_REQUIRED WORK:_
The expected output is the line with "-202,7 +202,7 @@" plus all lines after it to the end of the material below, reproduced exactly, with pictures omitted and nothing else included.

_RECORDS FOR THE EXERCISE:_
----------------------------------------

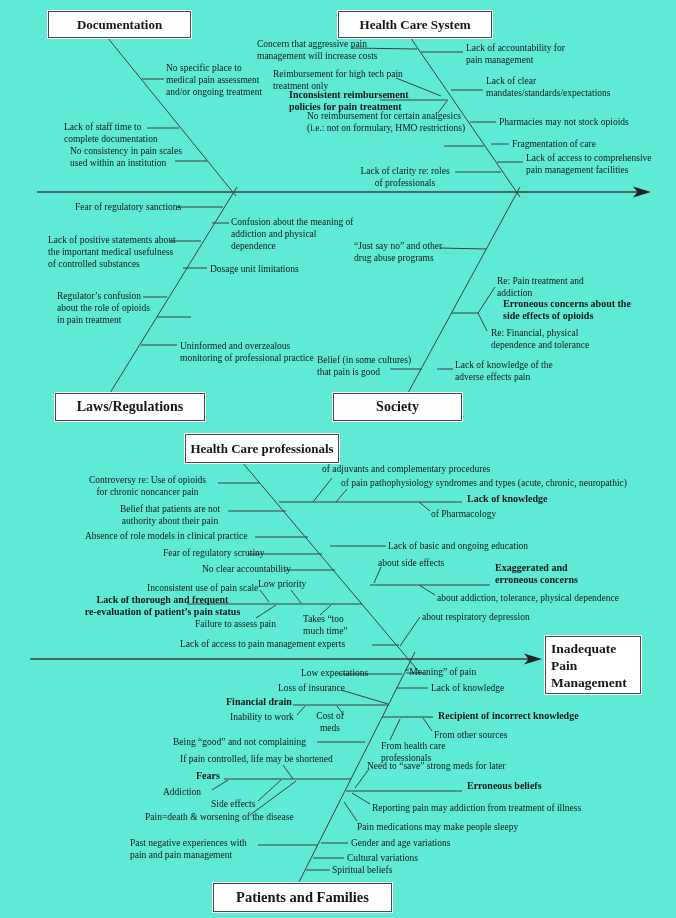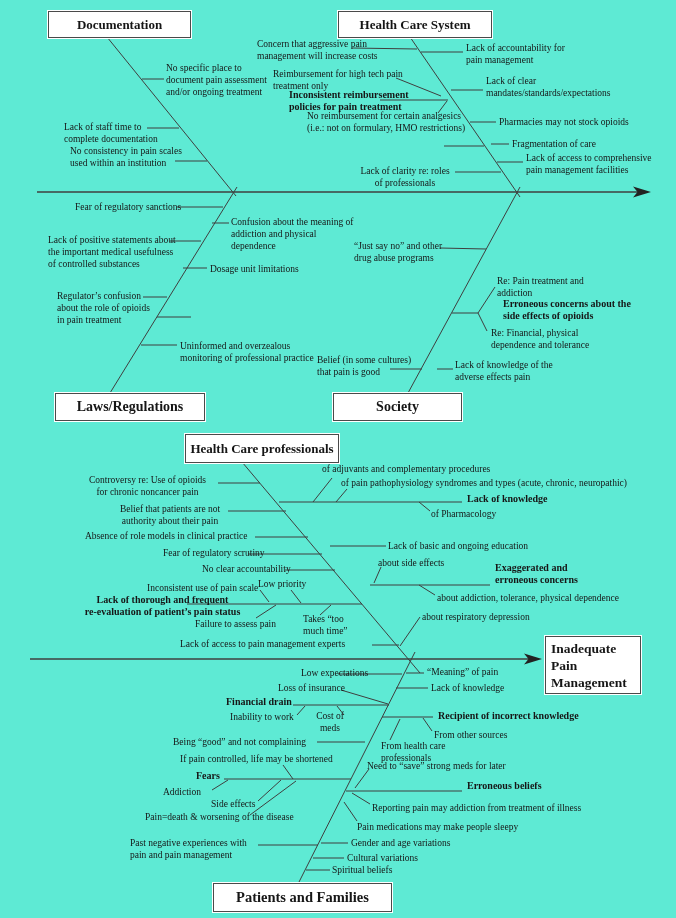--- a/index.html
+++ b/index.html
@@ -127,7 +127,7 @@
 Management</div>
 
   <div class="lbl" style="left:166px;top:62px">No specific place to
-document pain assessment
+medical pain assessment
 and/or ongoing treatment</div>
   <div class="lbl" style="left:64px;top:121px">Lack of  staff time to
 complete documentation</div>

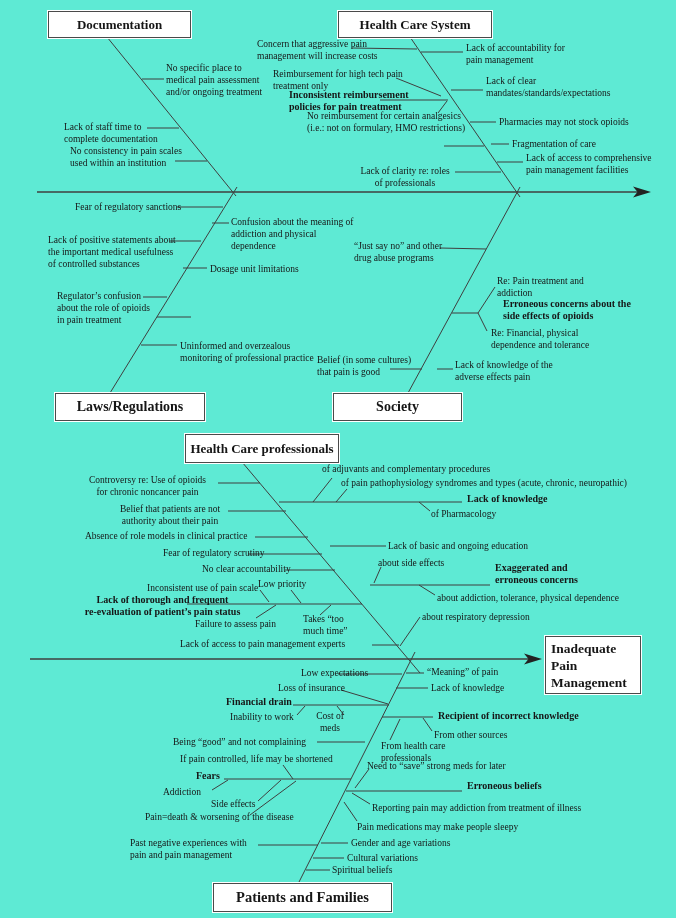--- a/index.html
+++ b/index.html
@@ -202,7 +202,7 @@
 erroneous concerns</div>
   <div class="lbl" style="left:437px;top:592px">about addiction, tolerance, physical dependence</div>
   <div class="lbl" style="left:422px;top:611px">about respiratory depression</div>
-  <div class="lbl" style="left:427px;top:666px">“Meaning” of pain</div>
+  <div class="lbl" style="left:405px;top:666px">“Meaning” of pain</div>
   <div class="lbl" style="left:431px;top:682px">Lack of knowledge</div>
   <div class="lbl b" style="left:438px;top:710px">Recipient of incorrect knowledge</div>
   <div class="lbl" style="left:434px;top:729px">From other sources</div>

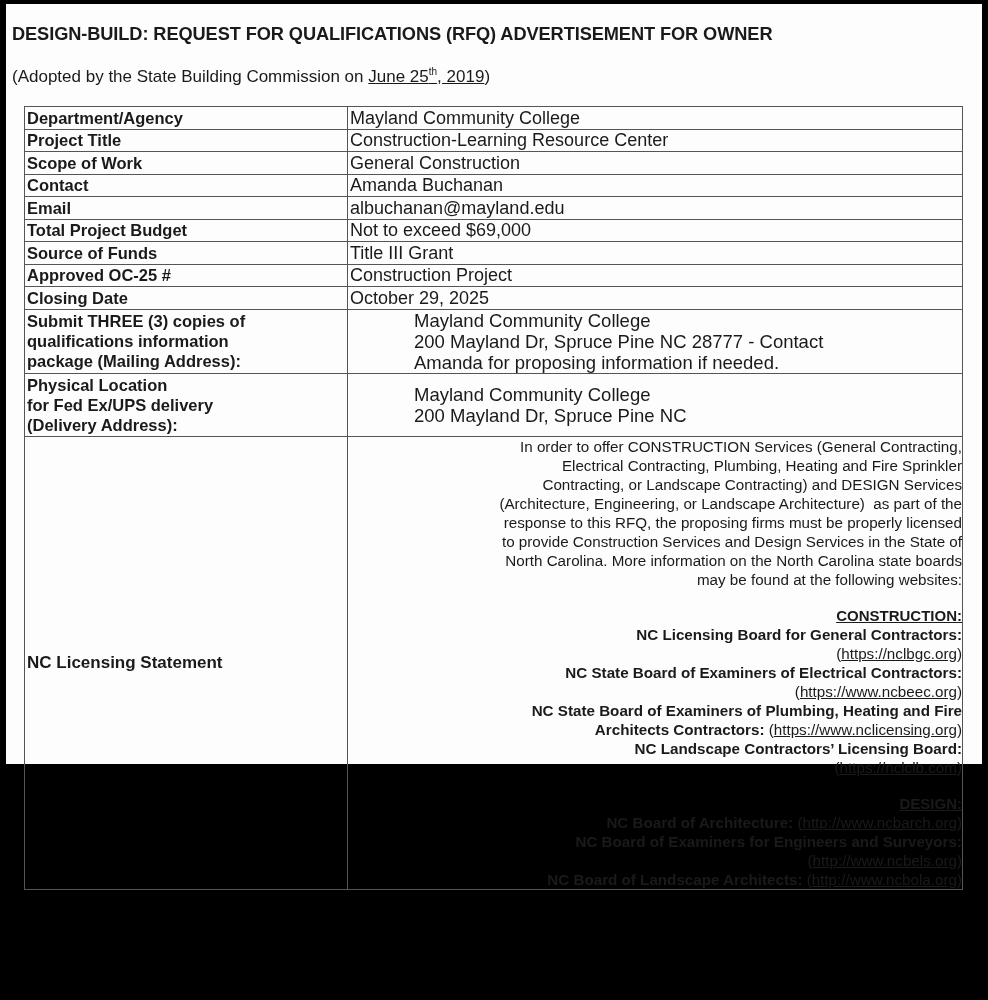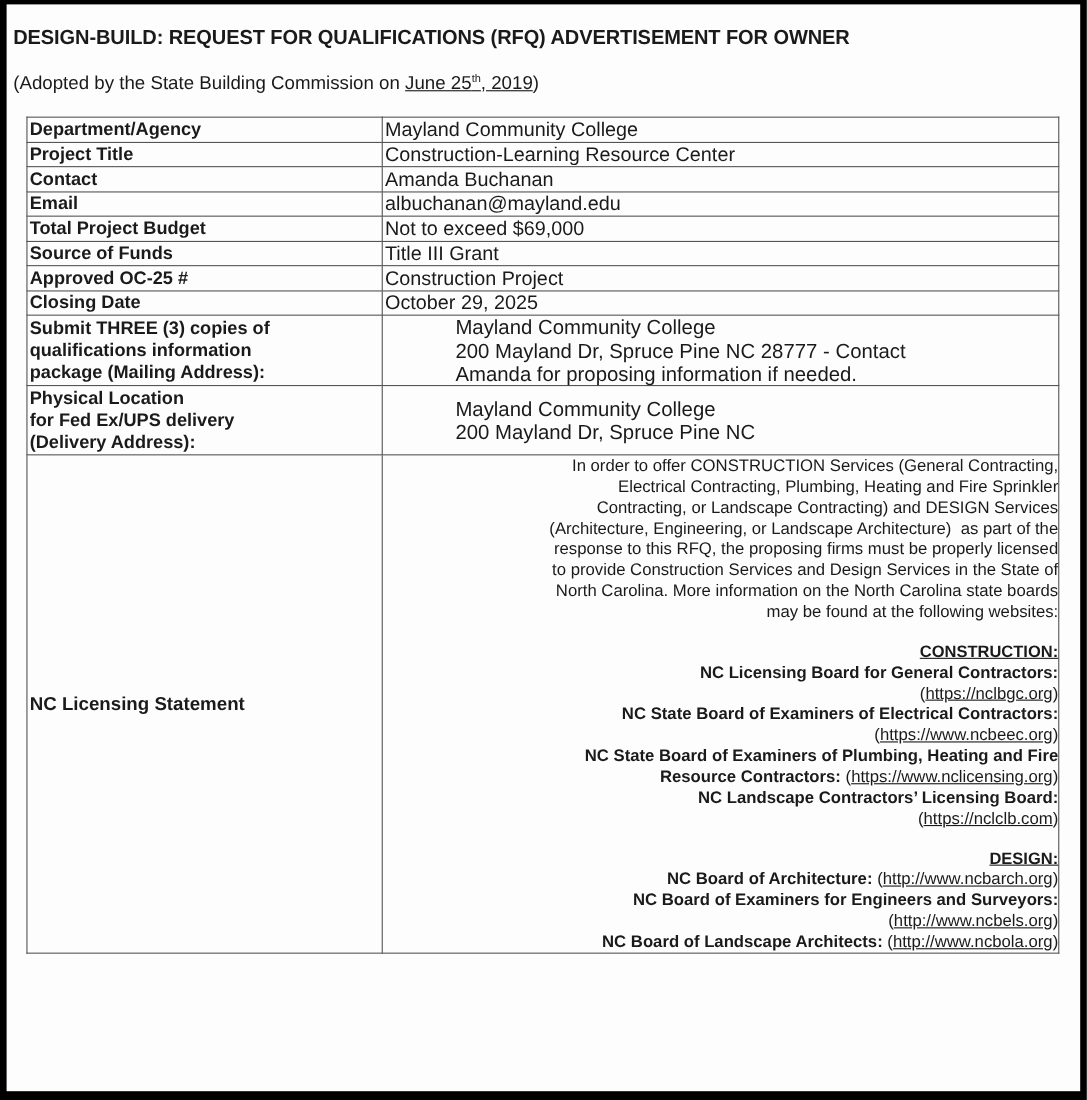--- a/index.html
+++ b/index.html
@@ -8,7 +8,7 @@
     font-family: "Liberation Sans", sans-serif; color: #1a1a1a;
   }
   .page {
-    position: absolute; left: 6px; top: 4px; width: 976px; height: 988px;
+    position: absolute; left: 6px; top: 4px; width: 976px; height: 760px;
     background: #fdfdfd;
   }
   .title {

----------------------------------------

_ANSWER TO THIS PROBLEM:_
@@ -202,7 +202,7 @@
 erroneous concerns</div>
   <div class="lbl" style="left:437px;top:592px">about addiction, tolerance, physical dependence</div>
   <div class="lbl" style="left:422px;top:611px">about respiratory depression</div>
-  <div class="lbl" style="left:427px;top:666px">“Meaning” of pain</div>
+  <div class="lbl" style="left:405px;top:666px">“Meaning” of pain</div>
   <div class="lbl" style="left:431px;top:682px">Lack of knowledge</div>
   <div class="lbl b" style="left:438px;top:710px">Recipient of incorrect knowledge</div>
   <div class="lbl" style="left:434px;top:729px">From other sources</div>

--- a/index.html
+++ b/index.html
@@ -8,7 +8,7 @@
     font-family: "Liberation Sans", sans-serif; color: #1a1a1a;
   }
   .page {
-    position: absolute; left: 6px; top: 4px; width: 976px; height: 988px;
+    position: absolute; left: 6px; top: 4px; width: 976px; height: 760px;
     background: #fdfdfd;
   }
   .title {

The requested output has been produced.